If he relapses, the parents might have to ask him to move out so they don't enable the addiction, but they should let him know that helping him out with the costs of rehab is a standing offer.
He may be totally resistant to treatment when they go get him, because they have really screwed up and he'll be rightly paranoid about treatment.
The very best thing the parents can do to get him to go into and stay in *reputable* treatment is to make themselves his ally and recognize that whatever he chooses for help cannot possibly be worse than what they chose for him.
Admitting how badly they screwed up and eating double helpings of crow, while being extremely supportive of any efforts *he chooses* to pursue sobriety---those are the best chances they have for Alex to develop and maintain a clean and sober life.

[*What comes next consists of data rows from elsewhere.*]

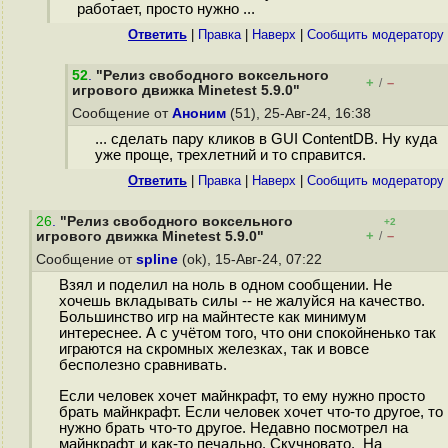
работает, просто нужно ...
Ответить
|
Правка
|
Наверх
|
Cообщить модератору
52
.
"Релиз свободного воксельного
+
–
/
игрового движка Minetest 5.9.0"
Сообщение от
Аноним
(51), 25-Авг-24, 16:38
... сделать пару кликов в GUI ContentDB. Ну куда
уже проще, трехлетний и то справится.
Ответить
|
Правка
|
Наверх
|
Cообщить модератору
26
.
"Релиз свободного воксельного
+2
+
–
игрового движка Minetest 5.9.0"
/
Сообщение от
spline
(ok), 15-Авг-24, 07:22
Взял и поделил на ноль в одном сообщении. Не
хочешь вкладывать силы -- не жалуйся на качество.
Большинство игр на майнтесте как минимум
интереснее. А с учётом того, что они спокойненько так
играются на скромных железках, так и вовсе
бесполезно сравнивать.
Если человек хочет майнкрафт, то ему нужно просто
брать майнкрафт. Если человек хочет что-то другое, то
нужно брать что-то другое. Недавно посмотрел на
майнкрафт и как-то печально. Скучновато. На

He may go on a wild binge of drugs and bad behavior after they bring him home. If so, if they've handled it as I've recommended, then it was probably unavoidable. The good thing is that since he already wanted to get sober before, after the binge wears itself out--and it will--he'll want to pursue sobriety again.
All the parents have to do to get Alex sober is to grow some new and more appropriate parenting skills and learn to build a supportive alliance towards good behavior with their son instead of knocking heads with him.
I do it. By all rights, given what she has and how most kids with it funcion--or more accurately, don't function--my daughter should be much more of a handful than she is. What I do *works*, at all ages, with difficult, oppositional children.
The times my parents got the best results out of me as a teen was when they pursued exactly this strategy. The times they got the worst results was when they knocked heads with me, instead. I was a very difficult teen, my parents had excellent reason to fear for my life. I had PBD just like my daughter does. I have never met a difficult, oppositional teen for which alliance didn't work. I have met oodles of defiant teens for which parental oppositional, knocking heads was disastrous.
What I'm telling you is what the best experts--the experts the reputable, effective therapists listen to--recommend for how to handle oppositional and defiant teens.
It works.
Alex can still be induced to save himself, but his chances of success are a lot better if his parents go remove him and apply some more effective parenting techniques.